In August of this year, James applied for a trademark for TACO TUESDAY in connection with downloadable audio/visual works, advertising and marketing services, podcasting services, and online entertainment services. News of the filing was met with mixed reactions, ranging from excitement to cries of cultural appropriation. Mostly there were the typical articles and blog posts criticizing James’ decision to file the application proclaiming that there is no way he could succeed in registering a “widely used term” in everyday speech.

As predicted, the application received a Nonfinal Office Action on September 11, refusing registration on the basis that TACO TUESDAY is a commonly-used slogan and does not function as trademark. The Examining Attorney went on to state that consumers would not view the mark as a source identifier but “as only conveying an informational message.” The TMEP states that a mark is merely informational when consumers are accustomed to use of the mark in everyday speech by a number of sources. In support of this refusal, the Examiner provided evidence of the mark’s vast use.

Perhaps showing his PR prowess, James is now issuing statements explaining that receiving a refusal was the purpose of his filing to begin with. A spokesman for James told ESPN’s Dave McMenamin that the application was filed “to ensure LeBron cannot be sued for any use of ‘Taco Tuesday’.”

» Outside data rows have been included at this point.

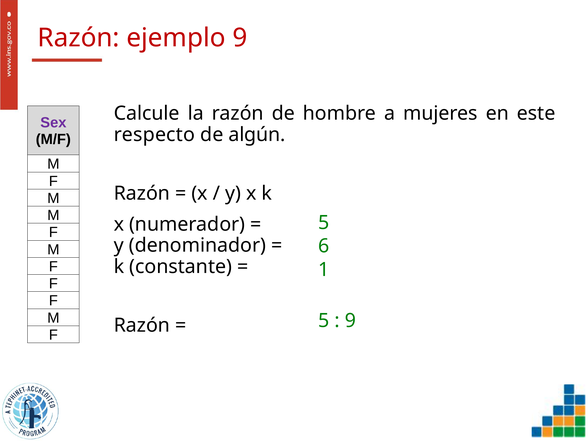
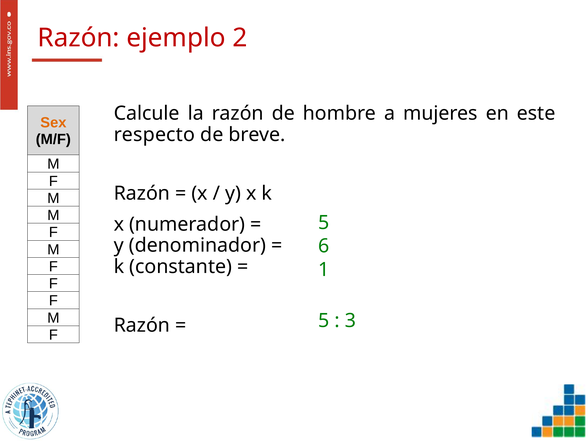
ejemplo 9: 9 -> 2
Sex colour: purple -> orange
algún: algún -> breve
9 at (351, 321): 9 -> 3
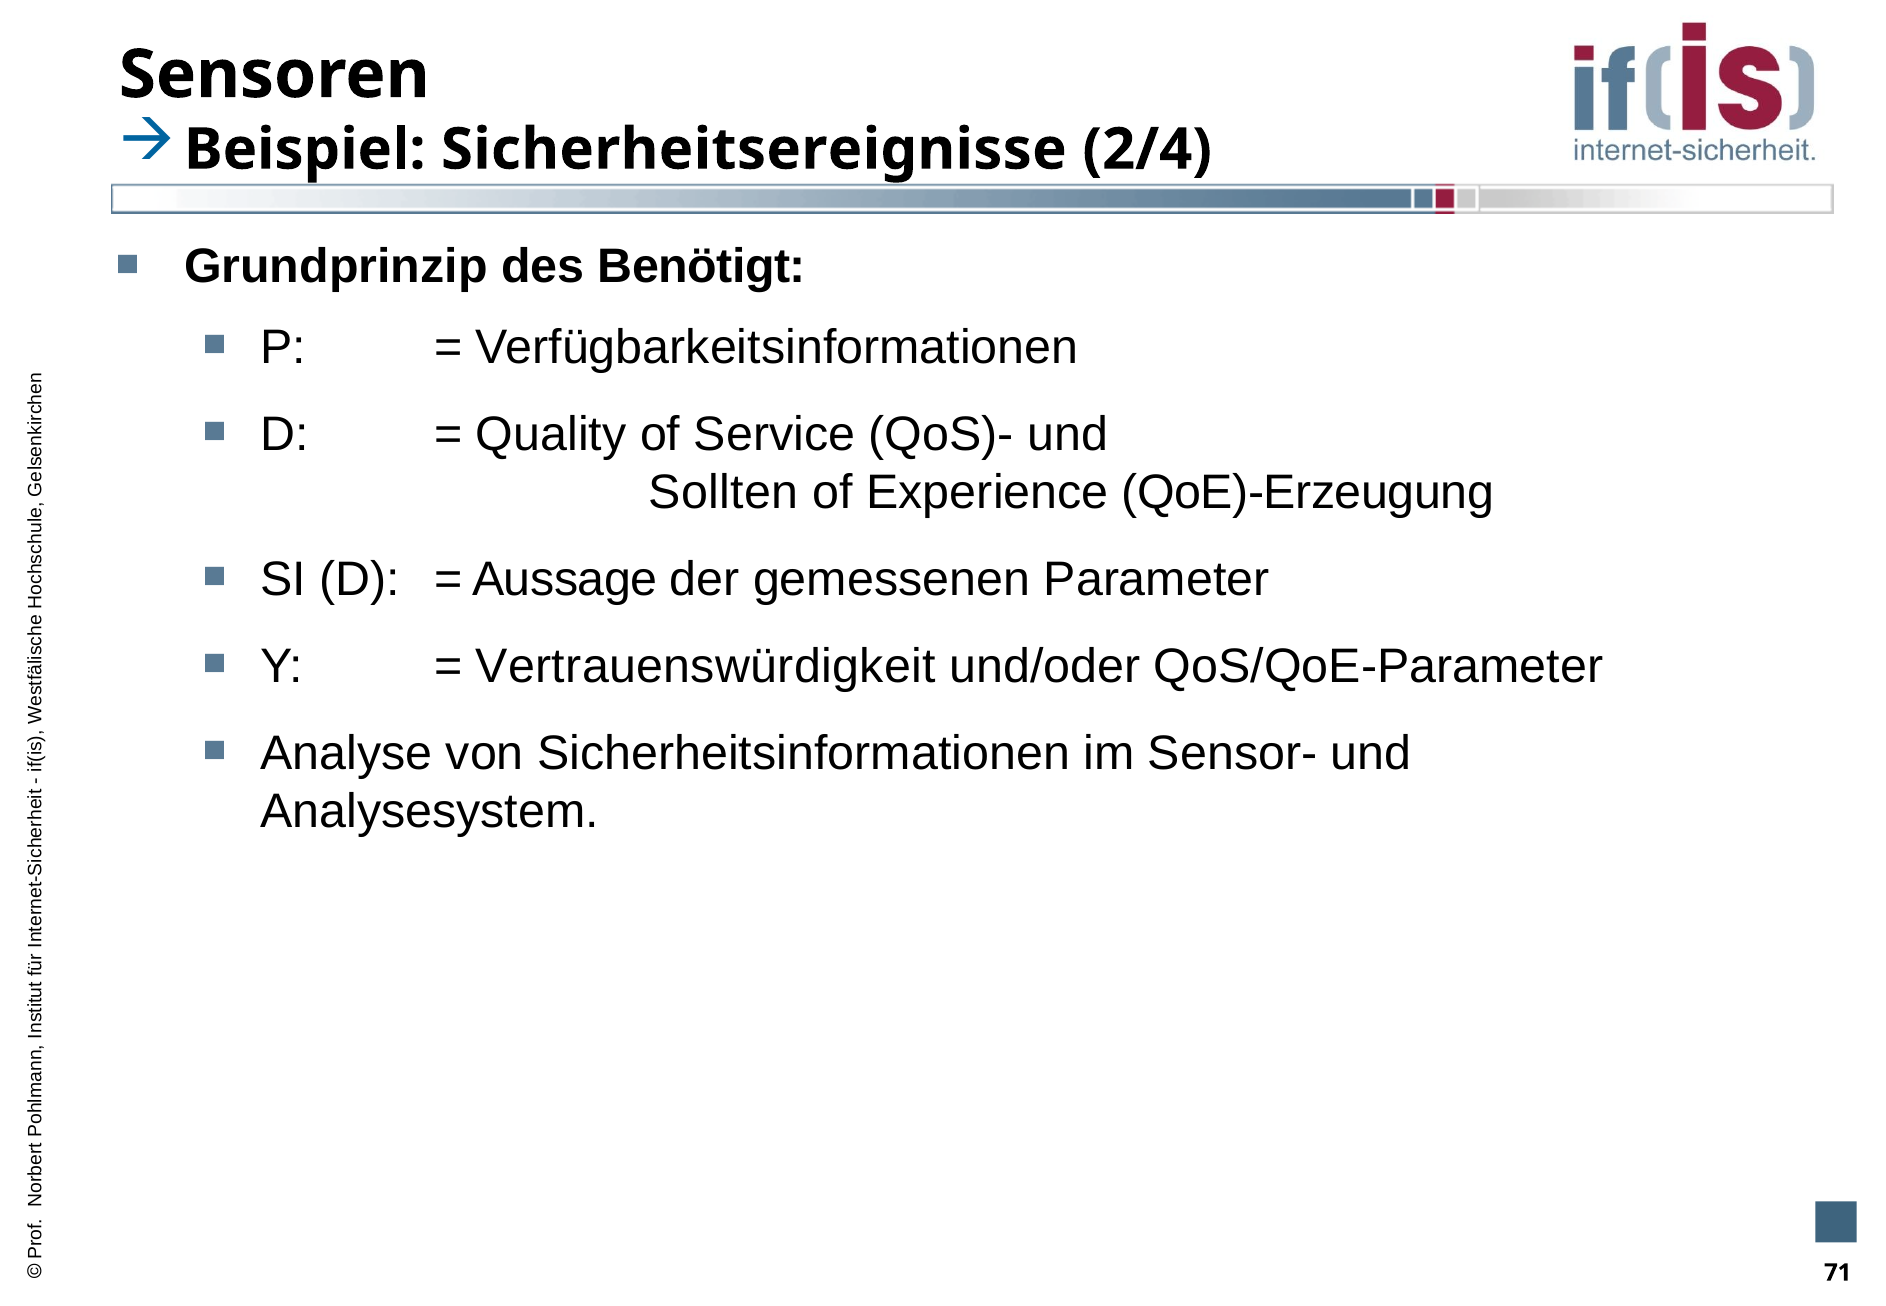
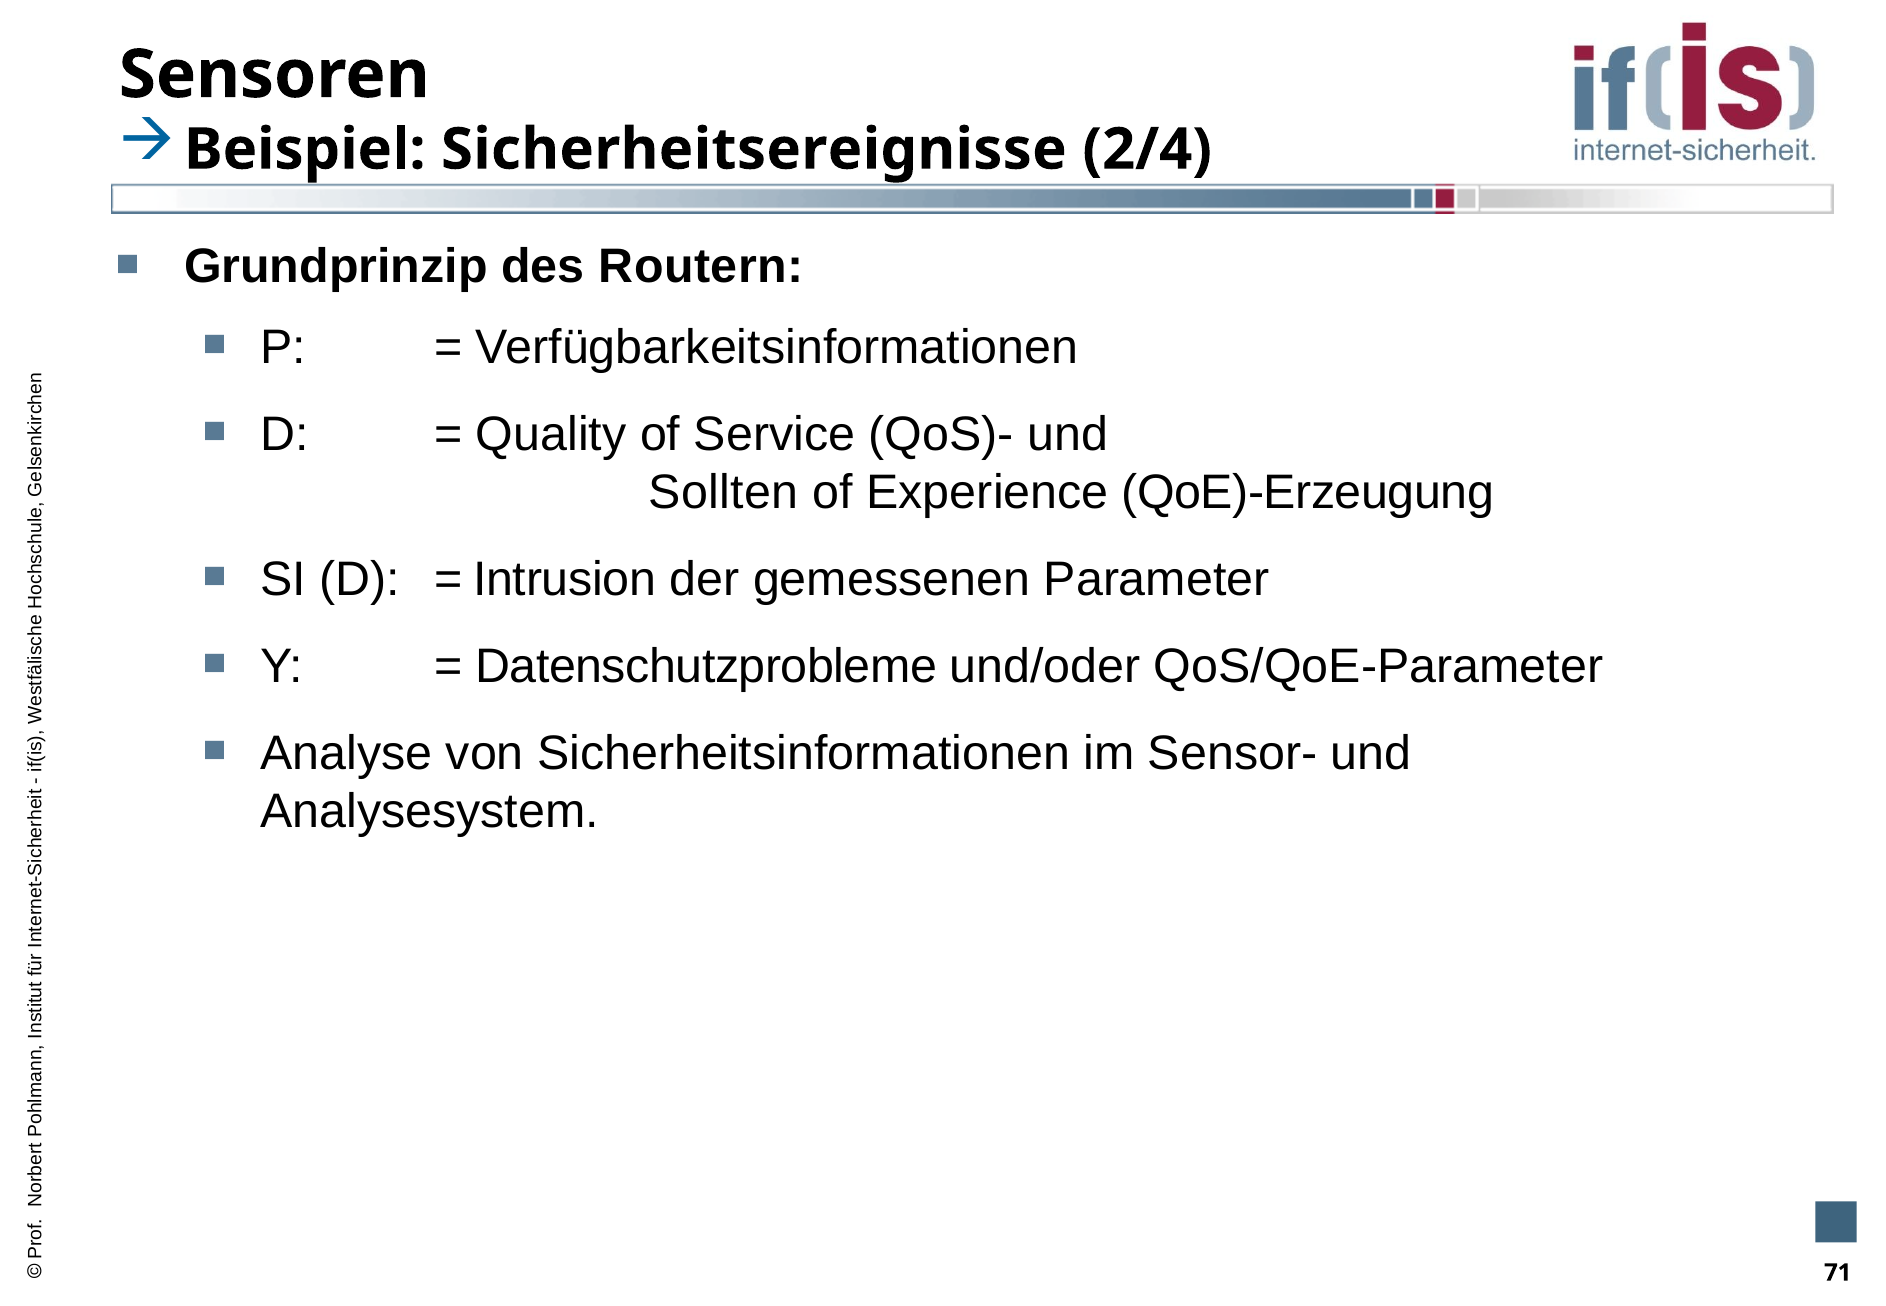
Benötigt: Benötigt -> Routern
Aussage: Aussage -> Intrusion
Vertrauenswürdigkeit: Vertrauenswürdigkeit -> Datenschutzprobleme
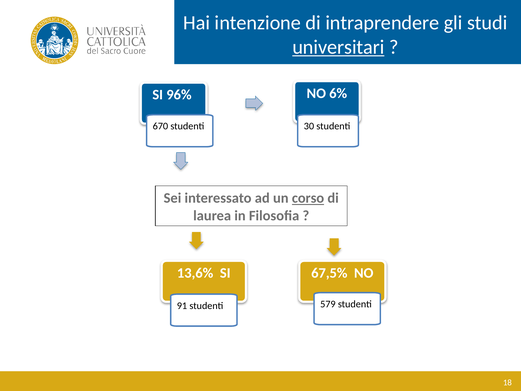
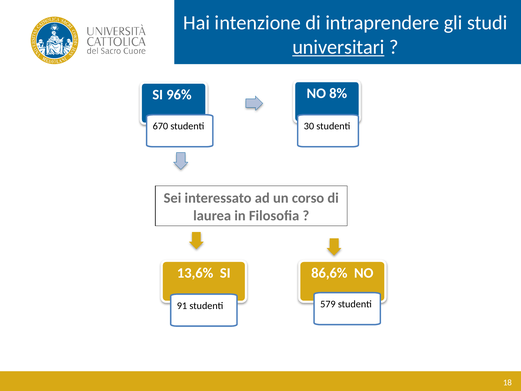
6%: 6% -> 8%
corso underline: present -> none
67,5%: 67,5% -> 86,6%
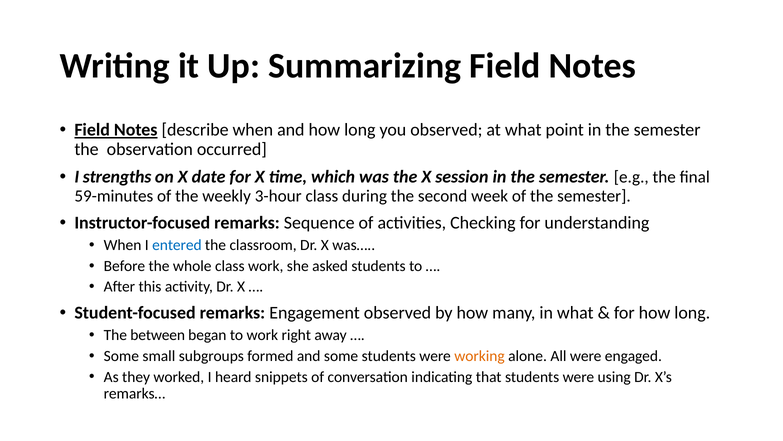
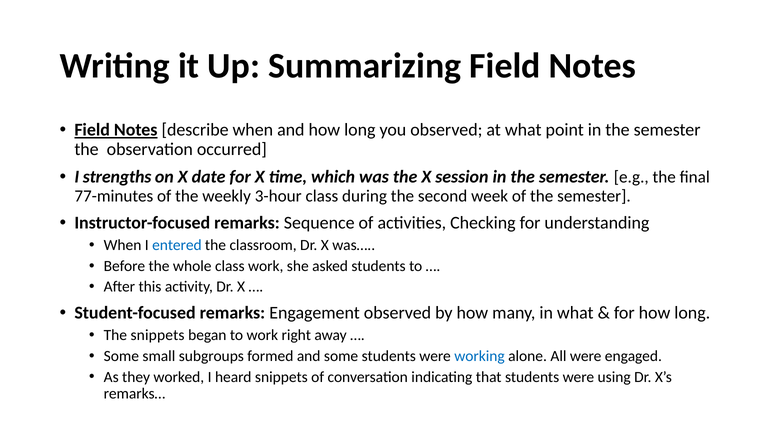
59-minutes: 59-minutes -> 77-minutes
The between: between -> snippets
working colour: orange -> blue
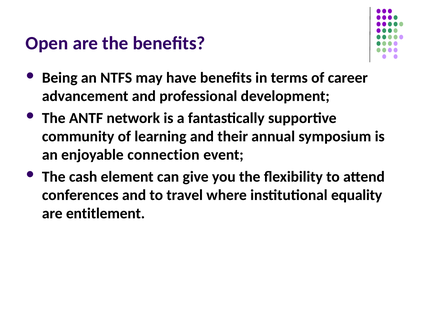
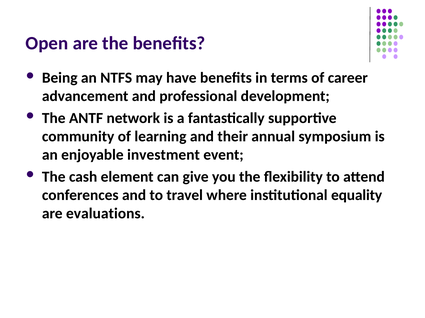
connection: connection -> investment
entitlement: entitlement -> evaluations
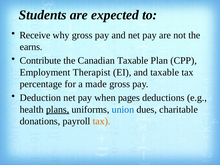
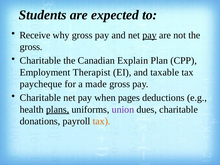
pay at (150, 35) underline: none -> present
earns at (31, 47): earns -> gross
Contribute at (40, 61): Contribute -> Charitable
Canadian Taxable: Taxable -> Explain
percentage: percentage -> paycheque
Deduction at (40, 98): Deduction -> Charitable
union colour: blue -> purple
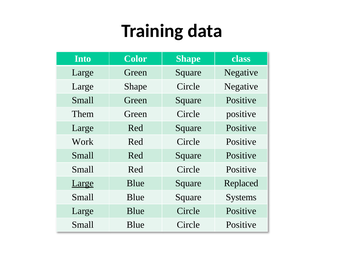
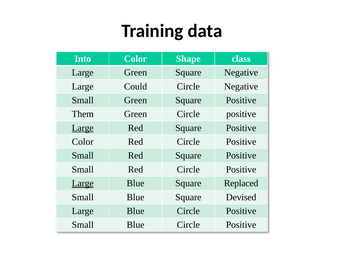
Large Shape: Shape -> Could
Large at (83, 128) underline: none -> present
Work at (83, 142): Work -> Color
Systems: Systems -> Devised
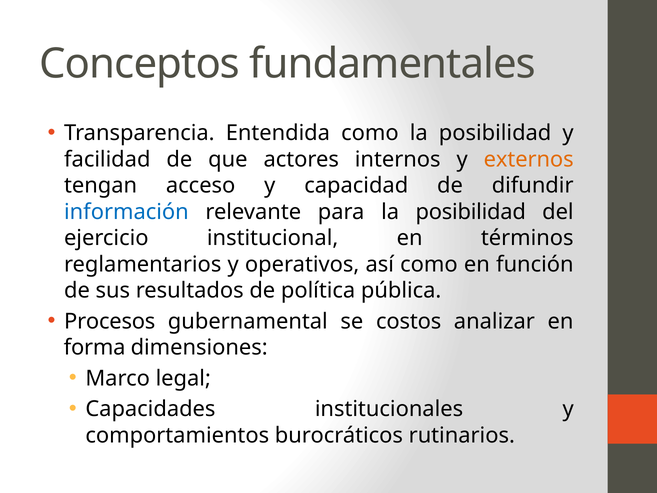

The refusal is being positioned as allowing James to proceed with new ventures while protecting himself from litigious foes seeking big financial rewards in challenging his pursuits off the court. It is an interesting strategy, and one James evidently sees as a preemptive strike that will allow him to explore different ventures. James has until March 11, 2020 to respond to the Office Action, should his trademark protection strategy change.